As you look over the data below, please find each line where the word "kckzz" appears, then copy it.

########################################

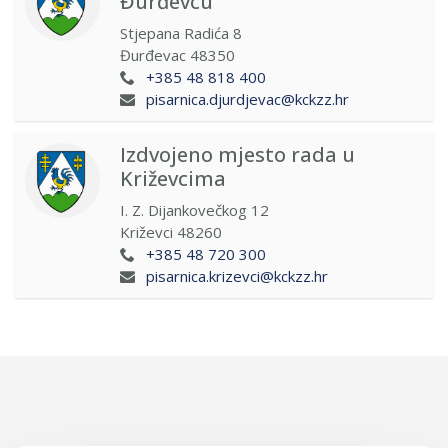
Đurđevcu
Stjepana Radića 8
Đurđevac
48350
+385 48 818 400
pisarnica.djurdjevac@kckzz.hr
Izdvojeno mjesto rada u
Križevcima
I. Z. Dijankovečkog 12
Križevci
48260
+385 48 720 300
pisarnica.krizevci@kckzz.hr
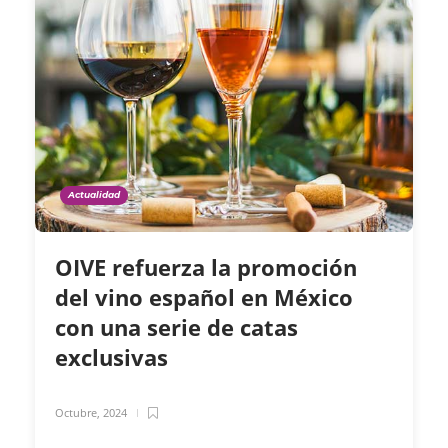
Actualidad
OIVE refuerza la promoción
del vino español en México
con una serie de catas
exclusivas
Octubre, 2024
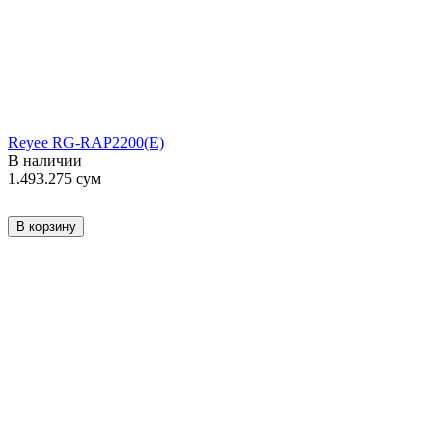
Reyee RG-RAP2200(E)
В наличии
1.493.275
сум
В корзину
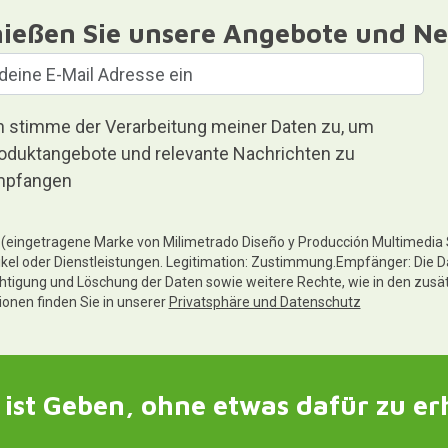
ießen Sie unsere Angebote und Ne
h stimme der Verarbeitung meiner Daten zu, um
oduktangebote und relevante Nachrichten zu
pfangen
te (eingetragene Marke von Milimetrado Diseño y Producción Multimedia
ikel oder Dienstleistungen. Legitimation: Zustimmung.Empfänger: Die D
chtigung und Löschung der Daten sowie weitere Rechte, wie in den zusä
tionen finden Sie in unserer
Privatsphäre und Datenschutz
ist Geben, ohne etwas dafür zu er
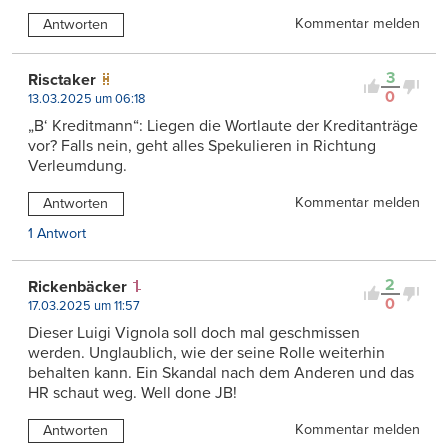
Kommentar melden
Antworten
3
Risctaker
0
13.03.2025 um 06:18
„B‘ Kreditmann“: Liegen die Wortlaute der Kreditanträge
vor? Falls nein, geht alles Spekulieren in Richtung
Verleumdung.
Kommentar melden
Antworten
1 Antwort
2
Rickenbäcker
0
17.03.2025 um 11:57
Dieser Luigi Vignola soll doch mal geschmissen
werden. Unglaublich, wie der seine Rolle weiterhin
behalten kann. Ein Skandal nach dem Anderen und das
HR schaut weg. Well done JB!
Kommentar melden
Antworten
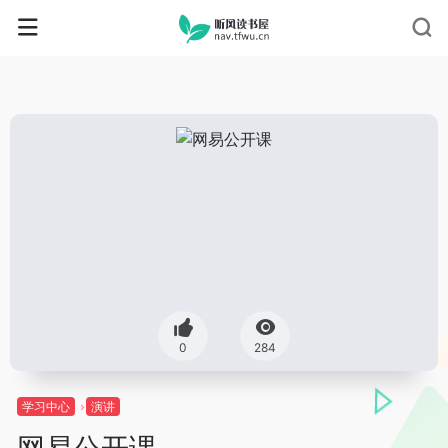
0
284
学习中心
演讲
网易公开课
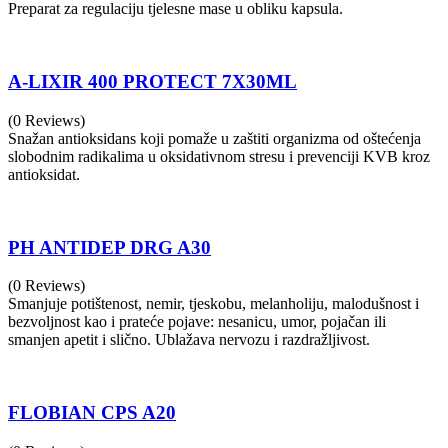
Preparat za regulaciju tjelesne mase u obliku kapsula.
A-LIXIR 400 PROTECT 7X30ML
(0 Reviews)
Snažan antioksidans koji pomaže u zaštiti organizma od oštećenja
slobodnim radikalima u oksidativnom stresu i prevenciji KVB kroz
antioksidat.
PH ANTIDEP DRG A30
(0 Reviews)
Smanjuje potištenost, nemir, tjeskobu, melanholiju, malodušnost i
bezvoljnost kao i prateće pojave: nesanicu, umor, pojačan ili
smanjen apetit i slično. Ublažava nervozu i razdražljivost.
FLOBIAN CPS A20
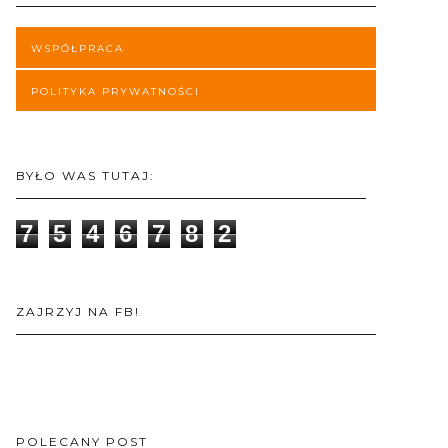
WSPÓŁPRACA
POLITYKA PRYWATNOŚCI
BYŁO WAS TUTAJ:
7
5
4
6
7
8
2
ZAJRZYJ NA FB!
POLECANY POST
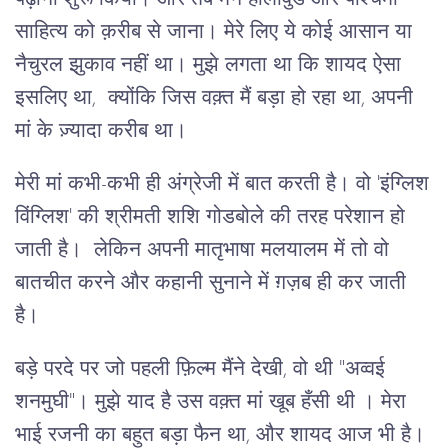
साहित्य को क़रीब से जाना। मेरे लिए ये कोई आसान या
नैचुरल झुकाव नहीं था। मुझे लगता था कि शायद ऐसा
इसलिए था, क्योंकि जिस वक़्त मैं बड़ा हो रहा था, अपनी
मां के ज़्यादा करीब था।
मेरी मां कभी-कभी ही अंग्रेजी में बात करती है। वो 'इंग्लिश
विंग्लिश' की श्रीमती शशि गोडबोले की तरह परेशान हो
जाती है। लेकिन अपनी मातृभाषा मलयालम में तो वो
बातचीत करने और कहानी सुनाने में ग़ज़ब ही कर जाती
है।
बड़े परदे पर जो पहली फ़िल्म मैंने देखी, वो थी "अव्वई
शनमुघी"। मुझे याद है उस वक़्त मां खूब हँसी थी । मेरा
भाई रजनी का बहुत बड़ा फैन था, और शायद आज भी है।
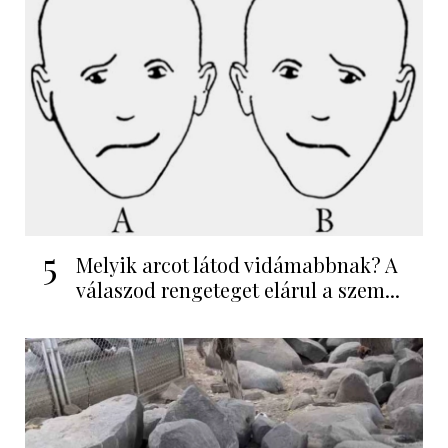
5
Melyik arcot látod vidámabbnak? A
válaszod rengeteget elárul a szem...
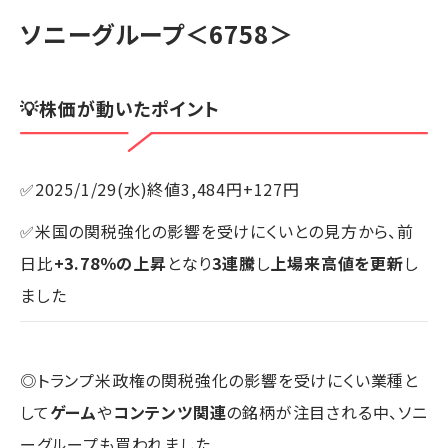
ソニーグループ
＜6758＞
💡株価が動いたポイント
✅2025/1/29(水)終値3,484円+127円
✅米国の関税強化の影響を受けにくいとの見方から、前
日比
+3.78％の上昇
となり
3連騰
し
上場来高値を更新
し
ました
◎トランプ米政権の関税強化の影響を受けにくい業種と
して
ゲーム
や
コンテンツ関連
の銘柄が注目される中、ソニ
ーグループも買われました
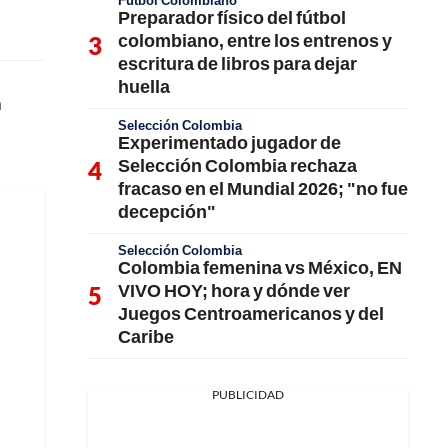
Fútbol Colombiano
Preparador físico del fútbol
colombiano, entre los entrenos y
escritura de libros para dejar
huella
n
Selección Colombia
Experimentado jugador de
Selección Colombia rechaza
fracaso en el Mundial 2026; "no fue
decepción"
Selección Colombia
Colombia femenina vs México, EN
VIVO HOY; hora y dónde ver
Juegos Centroamericanos y del
Caribe
PUBLICIDAD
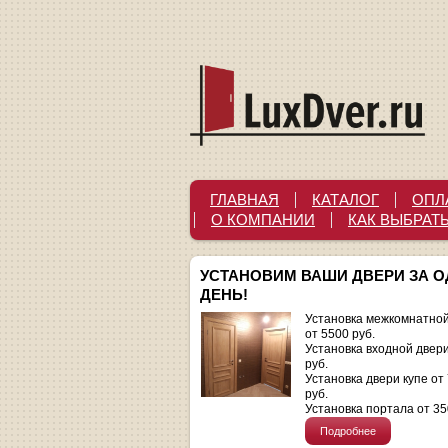
ГЛАВНАЯ
КАТАЛОГ
ОПЛ
О КОМПАНИИ
КАК ВЫБРАТ
УСТАНОВИМ ВАШИ ДВЕРИ ЗА 
ДЕНЬ!
Установка межкомнатной
от 5500 руб.
Установка входной двер
руб.
Установка двери купе от
руб.
Установка портала от 35
Подробнее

########################################

▸ **Result of the exercise**
pisarnica.djurdjevac@kckzz.hr
pisarnica.krizevci@kckzz.hr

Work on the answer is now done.